Restate the entries below without a single change.

GIVEN RECORDS: Begin

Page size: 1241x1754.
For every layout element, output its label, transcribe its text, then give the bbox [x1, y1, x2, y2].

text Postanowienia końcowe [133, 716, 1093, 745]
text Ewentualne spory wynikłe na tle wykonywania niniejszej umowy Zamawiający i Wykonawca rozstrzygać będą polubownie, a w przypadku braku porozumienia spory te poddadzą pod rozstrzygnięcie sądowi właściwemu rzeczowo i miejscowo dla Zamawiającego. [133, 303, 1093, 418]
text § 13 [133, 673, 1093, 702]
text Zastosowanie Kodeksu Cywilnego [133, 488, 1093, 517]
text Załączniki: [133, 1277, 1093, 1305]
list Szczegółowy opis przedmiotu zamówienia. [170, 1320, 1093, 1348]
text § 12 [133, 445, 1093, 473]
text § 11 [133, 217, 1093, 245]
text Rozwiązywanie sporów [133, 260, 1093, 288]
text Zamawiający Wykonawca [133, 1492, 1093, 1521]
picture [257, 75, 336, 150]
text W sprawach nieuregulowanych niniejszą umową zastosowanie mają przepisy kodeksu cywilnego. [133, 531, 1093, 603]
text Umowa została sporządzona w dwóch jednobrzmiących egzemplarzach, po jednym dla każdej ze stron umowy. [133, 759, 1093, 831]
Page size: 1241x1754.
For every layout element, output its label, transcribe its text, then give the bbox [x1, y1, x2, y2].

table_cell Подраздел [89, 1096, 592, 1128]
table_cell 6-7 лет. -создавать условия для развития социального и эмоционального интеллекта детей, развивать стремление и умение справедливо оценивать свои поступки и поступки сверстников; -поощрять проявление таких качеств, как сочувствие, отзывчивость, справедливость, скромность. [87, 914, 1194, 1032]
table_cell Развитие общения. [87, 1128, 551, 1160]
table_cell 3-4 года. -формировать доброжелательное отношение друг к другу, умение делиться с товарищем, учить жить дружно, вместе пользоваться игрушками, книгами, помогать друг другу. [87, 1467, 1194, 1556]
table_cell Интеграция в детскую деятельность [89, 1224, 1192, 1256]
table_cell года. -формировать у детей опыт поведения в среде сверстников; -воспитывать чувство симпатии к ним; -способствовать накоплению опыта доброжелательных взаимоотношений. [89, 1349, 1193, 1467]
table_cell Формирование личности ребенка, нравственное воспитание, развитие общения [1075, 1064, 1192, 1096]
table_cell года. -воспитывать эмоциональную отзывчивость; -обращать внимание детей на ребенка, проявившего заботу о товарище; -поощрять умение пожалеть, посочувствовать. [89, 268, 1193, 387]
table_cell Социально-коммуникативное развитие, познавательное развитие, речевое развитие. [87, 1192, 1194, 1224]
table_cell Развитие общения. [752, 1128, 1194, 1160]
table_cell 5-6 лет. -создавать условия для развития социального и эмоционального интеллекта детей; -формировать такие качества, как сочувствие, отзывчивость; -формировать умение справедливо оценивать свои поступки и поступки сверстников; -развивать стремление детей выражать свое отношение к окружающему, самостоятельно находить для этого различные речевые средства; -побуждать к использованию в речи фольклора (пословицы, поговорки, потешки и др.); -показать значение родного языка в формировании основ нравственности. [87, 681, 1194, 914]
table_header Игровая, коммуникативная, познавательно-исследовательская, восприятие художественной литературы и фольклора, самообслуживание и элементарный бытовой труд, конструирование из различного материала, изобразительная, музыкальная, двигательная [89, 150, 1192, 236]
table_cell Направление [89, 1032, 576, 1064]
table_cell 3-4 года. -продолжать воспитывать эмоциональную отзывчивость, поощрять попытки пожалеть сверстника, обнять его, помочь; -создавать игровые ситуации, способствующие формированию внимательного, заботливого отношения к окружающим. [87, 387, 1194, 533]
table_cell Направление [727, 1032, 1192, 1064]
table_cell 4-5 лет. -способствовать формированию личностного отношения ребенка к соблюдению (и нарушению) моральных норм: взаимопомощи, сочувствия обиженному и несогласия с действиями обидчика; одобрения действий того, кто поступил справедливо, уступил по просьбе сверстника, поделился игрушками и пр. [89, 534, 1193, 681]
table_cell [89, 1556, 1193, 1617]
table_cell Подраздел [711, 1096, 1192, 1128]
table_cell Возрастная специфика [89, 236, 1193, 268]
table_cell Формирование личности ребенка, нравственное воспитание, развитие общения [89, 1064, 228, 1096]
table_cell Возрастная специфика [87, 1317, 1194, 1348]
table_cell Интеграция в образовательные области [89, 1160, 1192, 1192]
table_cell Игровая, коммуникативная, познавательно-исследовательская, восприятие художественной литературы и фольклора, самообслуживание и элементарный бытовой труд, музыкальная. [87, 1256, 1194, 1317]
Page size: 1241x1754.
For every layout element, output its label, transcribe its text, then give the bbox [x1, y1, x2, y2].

GIVEN RECORDS: End

REPLY TO THE EXERCISE:
Page size: 1241x1754.
For every layout element, output its label, transcribe its text, then give the bbox [x1, y1, x2, y2].

text Postanowienia końcowe [133, 716, 1093, 745]
text Ewentualne spory wynikłe na tle wykonywania niniejszej umowy Zamawiający i Wykonawca rozstrzygać będą polubownie, a w przypadku braku porozumienia spory te poddadzą pod rozstrzygnięcie sądowi właściwemu rzeczowo i miejscowo dla Zamawiającego. [133, 303, 1093, 418]
text § 13 [133, 673, 1093, 702]
text Zastosowanie Kodeksu Cywilnego [133, 488, 1093, 517]
text Załączniki: [133, 1277, 1093, 1305]
list Szczegółowy opis przedmiotu zamówienia. [170, 1320, 1093, 1348]
text § 12 [133, 445, 1093, 473]
text § 11 [133, 217, 1093, 245]
text Rozwiązywanie sporów [133, 260, 1093, 288]
text Zamawiający Wykonawca [133, 1492, 1093, 1521]
picture [257, 75, 336, 150]
text W sprawach nieuregulowanych niniejszą umową zastosowanie mają przepisy kodeksu cywilnego. [133, 531, 1093, 603]
text Umowa została sporządzona w dwóch jednobrzmiących egzemplarzach, po jednym dla każdej ze stron umowy. [133, 759, 1093, 831]
Page size: 1241x1754.
For every layout element, output its label, transcribe its text, then give the bbox [x1, y1, x2, y2].

table_cell Подраздел [89, 1096, 592, 1128]
table_cell 6-7 лет. -создавать условия для развития социального и эмоционального интеллекта детей, развивать стремление и умение справедливо оценивать свои поступки и поступки сверстников; -поощрять проявление таких качеств, как сочувствие, отзывчивость, справедливость, скромность. [87, 914, 1194, 1032]
table_cell Развитие общения. [87, 1128, 551, 1160]
table_cell 3-4 года. -формировать доброжелательное отношение друг к другу, умение делиться с товарищем, учить жить дружно, вместе пользоваться игрушками, книгами, помогать друг другу. [87, 1467, 1194, 1556]
table_cell Интеграция в детскую деятельность [89, 1224, 1192, 1256]
table_cell года. -формировать у детей опыт поведения в среде сверстников; -воспитывать чувство симпатии к ним; -способствовать накоплению опыта доброжелательных взаимоотношений. [89, 1349, 1193, 1467]
table_cell Формирование личности ребенка, нравственное воспитание, развитие общения [1075, 1064, 1192, 1096]
table_cell года. -воспитывать эмоциональную отзывчивость; -обращать внимание детей на ребенка, проявившего заботу о товарище; -поощрять умение пожалеть, посочувствовать. [89, 268, 1193, 387]
table_cell Социально-коммуникативное развитие, познавательное развитие, речевое развитие. [87, 1192, 1194, 1224]
table_cell Развитие общения. [752, 1128, 1194, 1160]
table_cell 5-6 лет. -создавать условия для развития социального и эмоционального интеллекта детей; -формировать такие качества, как сочувствие, отзывчивость; -формировать умение справедливо оценивать свои поступки и поступки сверстников; -развивать стремление детей выражать свое отношение к окружающему, самостоятельно находить для этого различные речевые средства; -побуждать к использованию в речи фольклора (пословицы, поговорки, потешки и др.); -показать значение родного языка в формировании основ нравственности. [87, 681, 1194, 914]
table_header Игровая, коммуникативная, познавательно-исследовательская, восприятие художественной литературы и фольклора, самообслуживание и элементарный бытовой труд, конструирование из различного материала, изобразительная, музыкальная, двигательная [89, 150, 1192, 236]
table_cell Направление [89, 1032, 576, 1064]
table_cell 3-4 года. -продолжать воспитывать эмоциональную отзывчивость, поощрять попытки пожалеть сверстника, обнять его, помочь; -создавать игровые ситуации, способствующие формированию внимательного, заботливого отношения к окружающим. [87, 387, 1194, 533]
table_cell Направление [727, 1032, 1192, 1064]
table_cell 4-5 лет. -способствовать формированию личностного отношения ребенка к соблюдению (и нарушению) моральных норм: взаимопомощи, сочувствия обиженному и несогласия с действиями обидчика; одобрения действий того, кто поступил справедливо, уступил по просьбе сверстника, поделился игрушками и пр. [89, 534, 1193, 681]
table_cell [89, 1556, 1193, 1617]
table_cell Подраздел [711, 1096, 1192, 1128]
table_cell Возрастная специфика [89, 236, 1193, 268]
table_cell Формирование личности ребенка, нравственное воспитание, развитие общения [89, 1064, 228, 1096]
table_cell Возрастная специфика [87, 1317, 1194, 1348]
table_cell Интеграция в образовательные области [89, 1160, 1192, 1192]
table_cell Игровая, коммуникативная, познавательно-исследовательская, восприятие художественной литературы и фольклора, самообслуживание и элементарный бытовой труд, музыкальная. [87, 1256, 1194, 1317]
Page size: 1241x1754.
For every layout element, output its label, transcribe its text, then give the bbox [x1, y1, x2, y2].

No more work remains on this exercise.